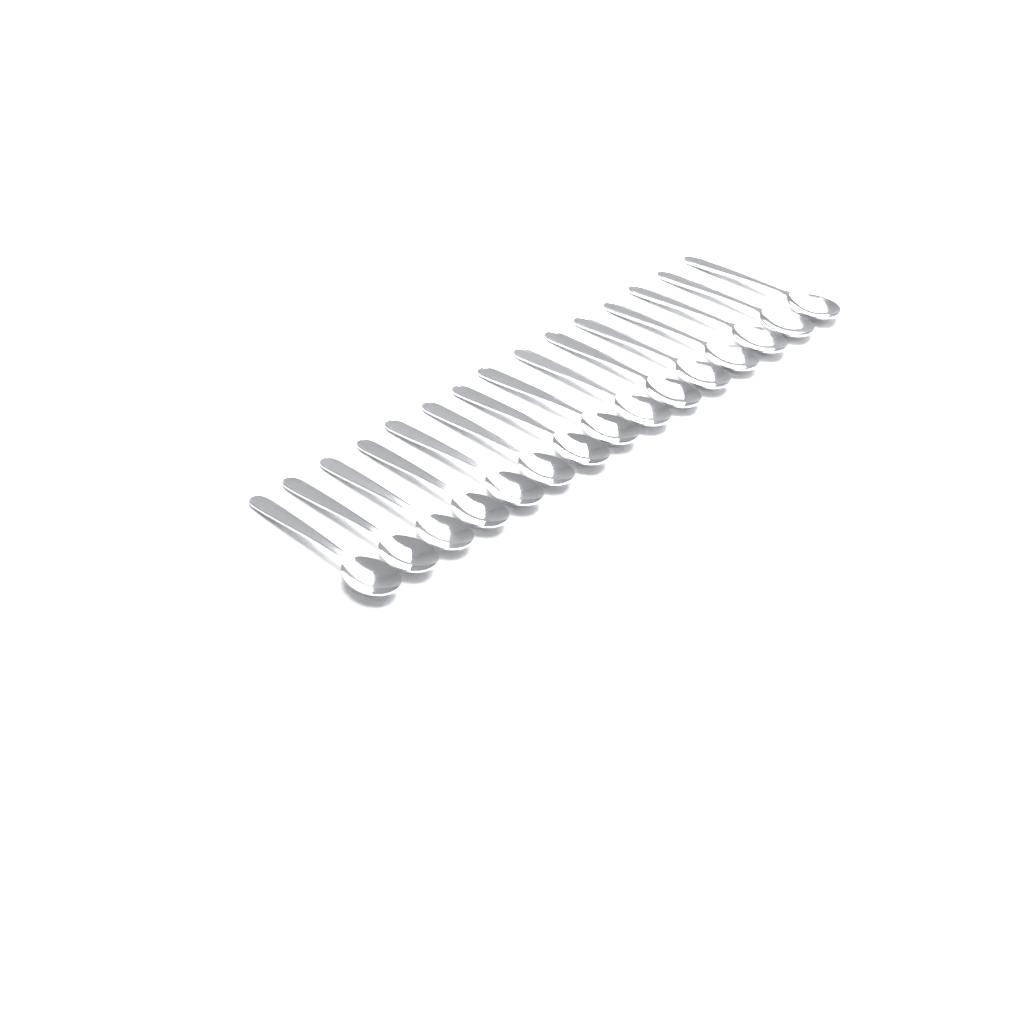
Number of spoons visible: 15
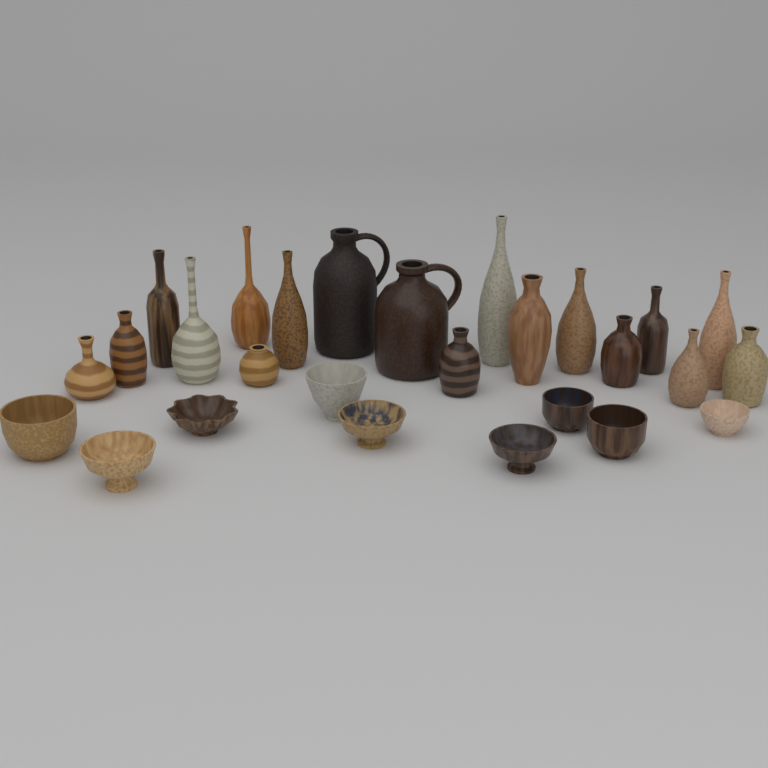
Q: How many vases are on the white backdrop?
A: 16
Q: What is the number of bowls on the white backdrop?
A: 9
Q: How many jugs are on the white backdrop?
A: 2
========================================================================
● **SET TASK**
Turn the data above into a numbered list that skips any blank lines. Leave the pictures out.

● **SOLUTION FOR THIS PROBLEM**
1. Number of spoons visible: 15
2. Q: How many vases are on the white backdrop?
3. A: 16
4. Q: What is the number of bowls on the white backdrop?
5. A: 9
6. Q: How many jugs are on the white backdrop?
7. A: 2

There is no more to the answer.